Few people care that government and education are supporting disinformation, meaning INTENTIONAL lies and deceits especially about Canada’s Indian population. Few people even know that the Wedstad story is just that: a story. Who cares that St. Joseph’s, which, to clarify, was no longer a school when she arrived there in 1973, but a student residence or hostel in which students lived while attending public schools in town in Williams Lake? Nobody seems to think twice about staff receiving children who, according to Rodney Clifton, a native who worked at Stringer Hall, that “Some of the children arrived at Stringer Hall in September wearing the same school clothing they wore when they went home in the spring, not having bathed or changed in two months. Some of these children had been standing in smudge fires, trying to escape the hordes of blood-sucking insects, and a number had arrived with infected bug bites on their scalps. A few children arrived with ear infections so severe that pus was running down their necks. At the beginning of the year, these children cried themselves to sleep. As you might expect, the first priority of the residential school staff, particularly the nursing sister, was to clean up the children, and treat their infections.“
Every child who wasn’t an orphan had to APPLY to go to these schools and residences. But who cares about that? The notion of RCMP officers ‘raiding’ Indian communities and ‘scooping’ children against the wishes of their parents is a bullshit story popularly portrayed and received by the blue haired crowd with nods of sympathy and self loathing.

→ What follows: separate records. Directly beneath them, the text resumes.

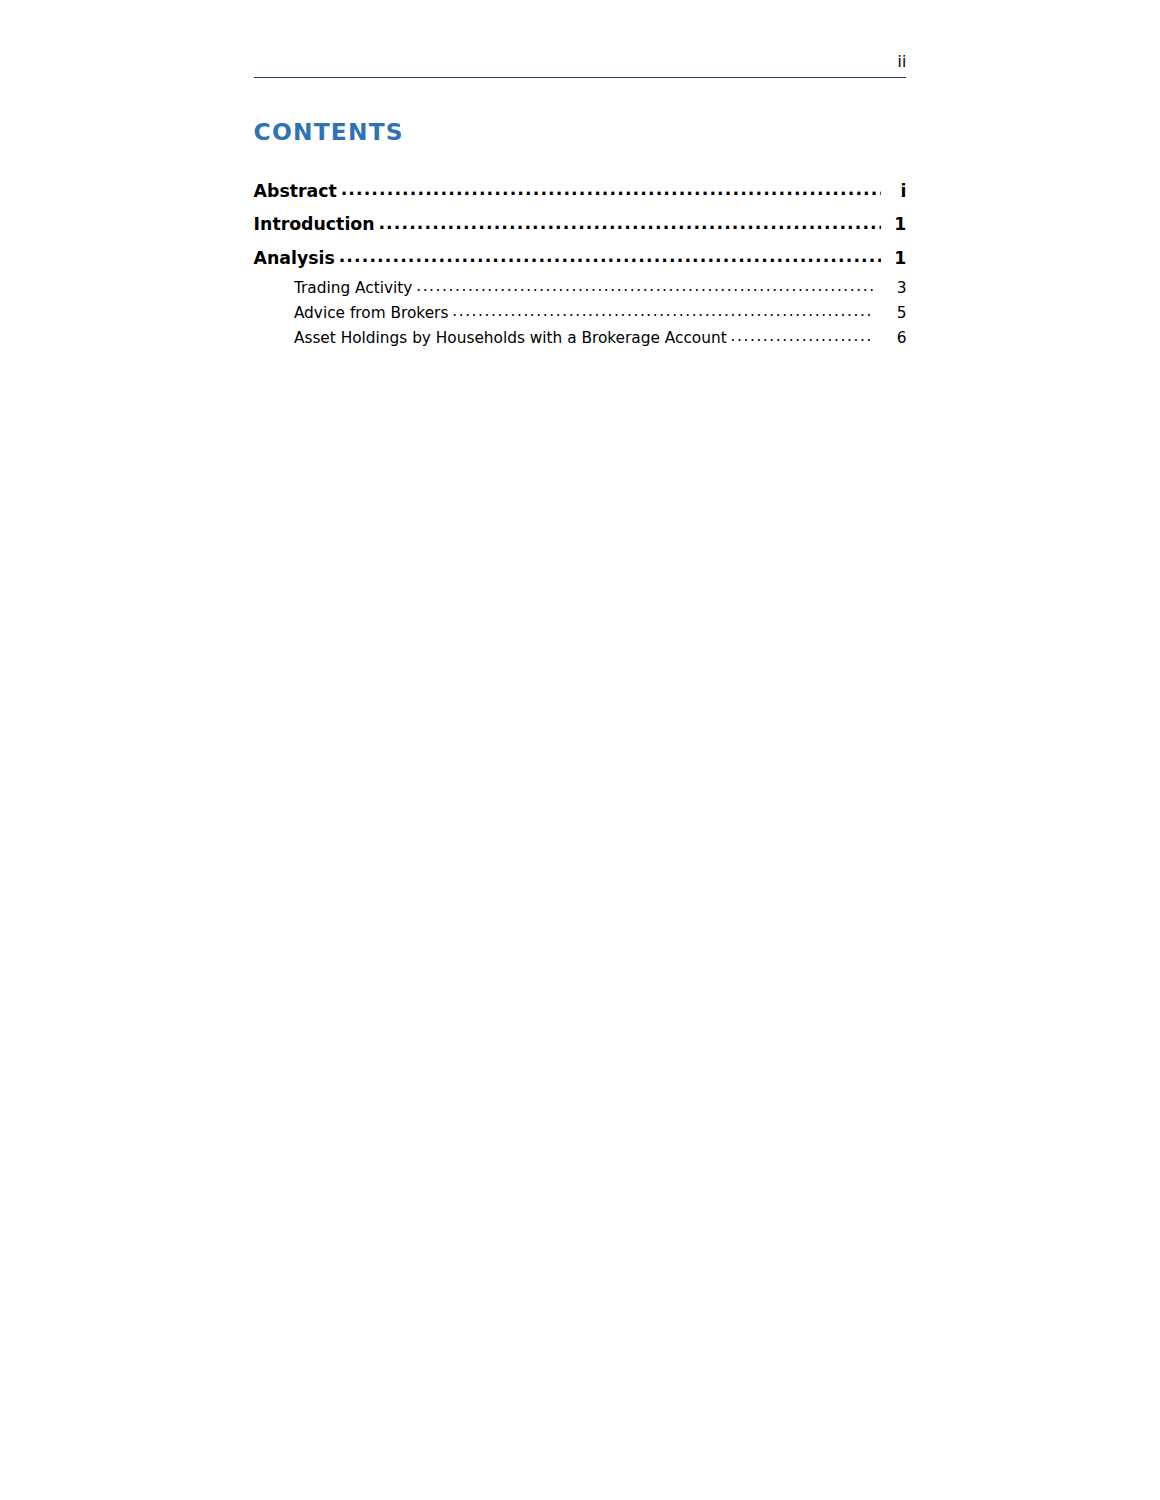ii
CONTENTS
Abstract i
Introduction 1
Analysis 1
Trading Activity 3
Advice from Brokers 5
Asset Holdings by Households with a Brokerage Account 6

Anyway, Wedstad’s story about nuns is highly unlikely considering the change in status by St Joseph’s and her devoted followers rarely if ever understand the staff were much more likely to be Indian like Gloria Manuel. Nor are Canadian’s told that Wedstad actually LIKED her public school, her primary classroom, and loved the teacher with whom she had hoped to live with. In other words, Wedstad attended a PUBLIC school and not a residential school. At all. Ever. But who cares any of that?
I could go on and on about the misinformation the Orange Shirt story represents but I cannot forgive those who would prefer to believe such a bullshit narrative and go along with the lies it intentionally represents nor the institutions that support the lies.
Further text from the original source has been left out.